→ **TEKS PILIHAN**:
Thariq bin Ziyad Sang Penakluk Andalusia
Assalamualaikum... Tulisan pertama saya di blog ini ingin menceritakan sejarah pahlawan besar thariq bin ziyad.
ENJOY......
Kisah Ksatria Thariq bin Ziyad Saat
Menaklukkan Andalusia
Andalusia adalah negeri kaum Muslimin yang pernah ditaklukan oleh
panglima perang Thariq bin Ziyad. Thariq berasal dari suku Barbar, Afrika yang
kemudian memeluk Islam. Entah mungkin untuk mendiskreditkan perjuangan Thariq
bin Ziyad, kata-kata Barbar kemudian jika disematkan kemudian berkonotasi
negatif, yang berarti tidak beradab, kejam atau kasar.
Negeri Andalusia yang pernah dikuasai kaum Muslimin dan sempat
mencapai kegemilangan di bidang ilmu pengetahuan di bawah pemerintahan Islam
kini telah dikuasai Nasrani. Oleh sebab itu, Syaikh Abdullah Azzam
-rahimahullah- menyinggungnya dalam kitab “An-Nihayah wal Khulashah”:
“Bahkan jihad itu telah menjadi fardlu 'ain bukan saja sejak Rusia
memasuki Afghanistan, akan tetapi jihad telah menjadi fardlu 'ain semenjak
jatuhnya Andalusia ke tangan orang-orang Nasrani, dan hukumnya belum berubah
sampai hari ini.
Dengan demikian jihad telah menjadi fardlu 'ain sejak tahun (1492
M), tatkala Ghornathoh (Granada) jatuh ke tangan orang-orang kafir --- ke
tangan orang-orang Nasrani --- sampai hari ini. Dan jihad akan tetap fardlu
'ain sampai kita mengembalikan seluruh wilayah yang dahulu merupakan wilayah
Islam, ke tangan kaum muslimin.”
Semoga kisah kegemilangan Thariq bin Ziyad yang dikutip dari kitab
“Shuwarun min Hayatil Fatihin” bukan sekedar nostalgia semata,
namun bisa menginspirasi dan memotivasi kaum Muslimin untuk berjihad meraih
kembali kejayaan Islam.
Thariq bin Ziyad
Sang Penakluk Andalusia
Sang Penakluk Andalusia
Thariq dilahirkan pada tahun 50 H (670 M), di tengah suku keluarga
Berber (Barbar, red.) dari kabilah Nafazah, di Afrika Utara.

→ **DATA YANG DIBERIKAN**:
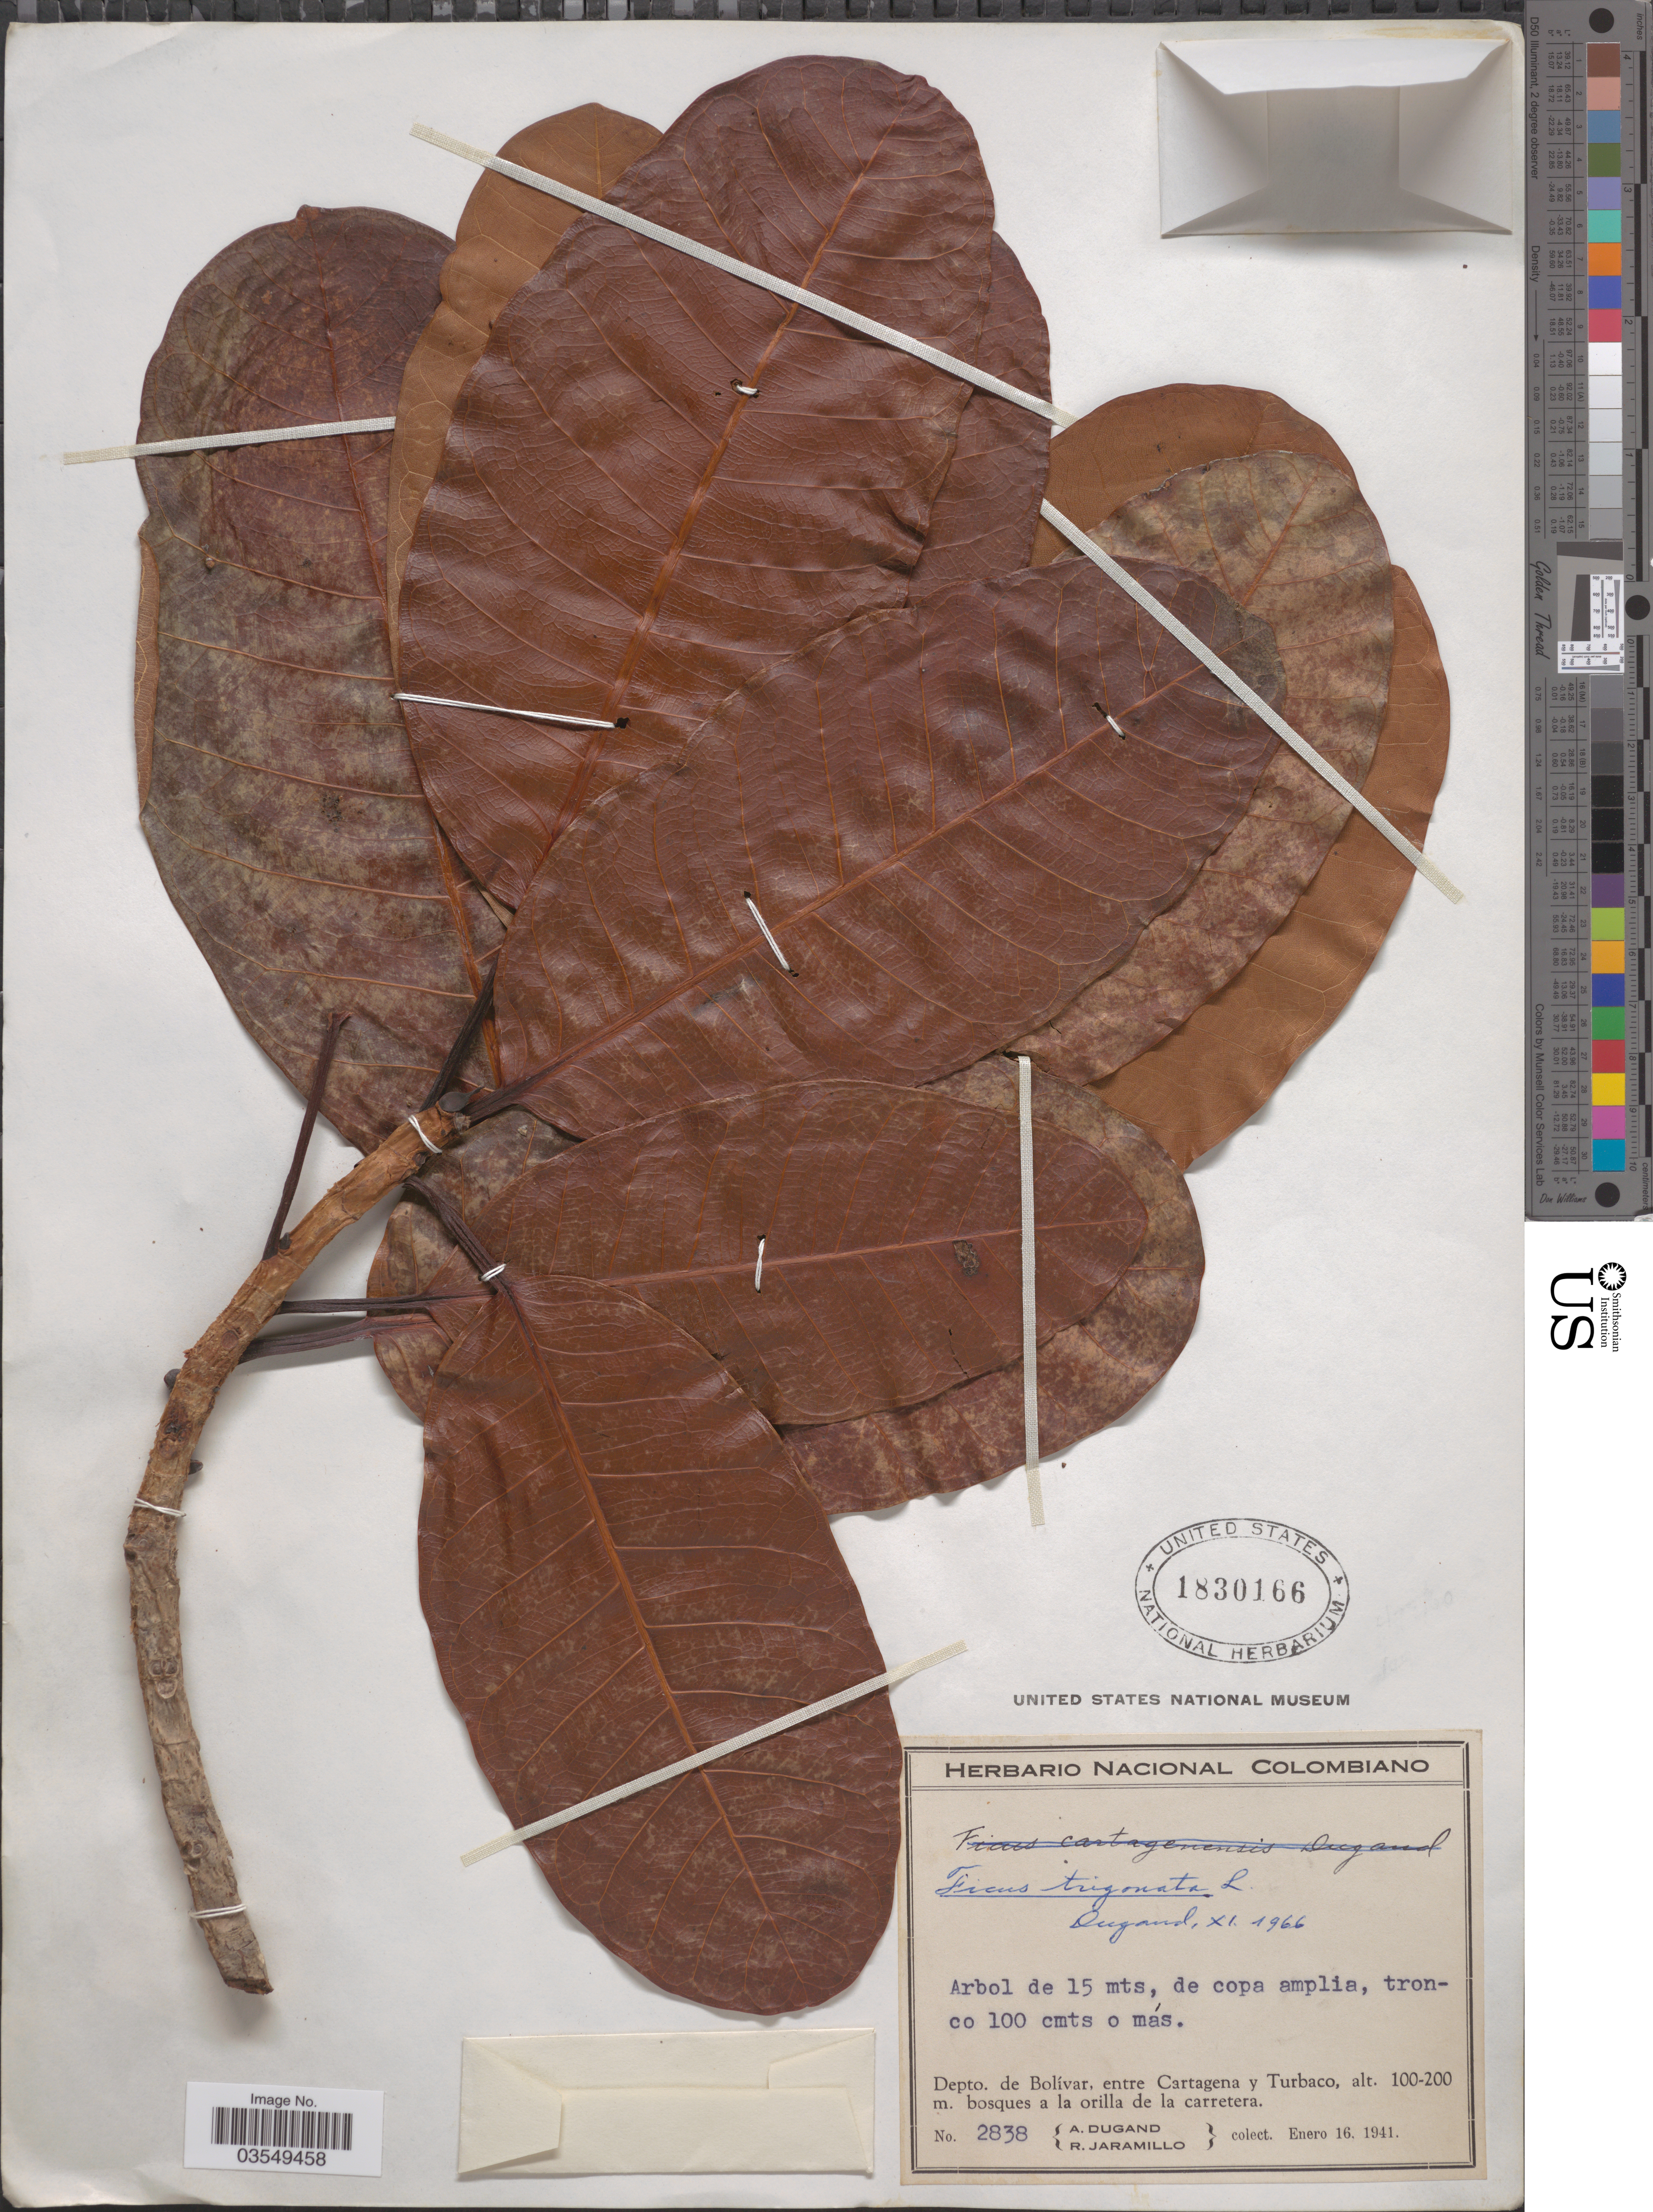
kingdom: Plantae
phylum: Tracheophyta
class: Magnoliopsida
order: Rosales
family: Moraceae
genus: Ficus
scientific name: Ficus trigona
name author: L. f.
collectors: A. Dugand & R. Jaramillo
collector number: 2838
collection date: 1941-01-16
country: Colombia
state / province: Bolívar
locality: Depto. de Bolívar, entre Cartagena y Turbaco.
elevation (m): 100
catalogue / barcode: US 1830166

→ **SOAL LATIHAN**:
A – Sebutkan semua angka tahun yang ada dalam teks tentang Thariq bin Ziyad, lengkap dengan tanda M atau H-nya.
B – Tuliskan kembali bagian teks tentang Thariq bin Ziyad yang dimulai dari "Kisah Ksatria Thariq" dan berakhir pada "kejam atau kasar.".

→ **JAWABAN**:
A – 1492 M, 50 H, 670 M

B –
Kisah Ksatria Thariq bin Ziyad Saat
Menaklukkan Andalusia
Andalusia adalah negeri kaum Muslimin yang pernah ditaklukan oleh
panglima perang Thariq bin Ziyad. Thariq berasal dari suku Barbar, Afrika yang
kemudian memeluk Islam. Entah mungkin untuk mendiskreditkan perjuangan Thariq
bin Ziyad, kata-kata Barbar kemudian jika disematkan kemudian berkonotasi
negatif, yang berarti tidak beradab, kejam atau kasar.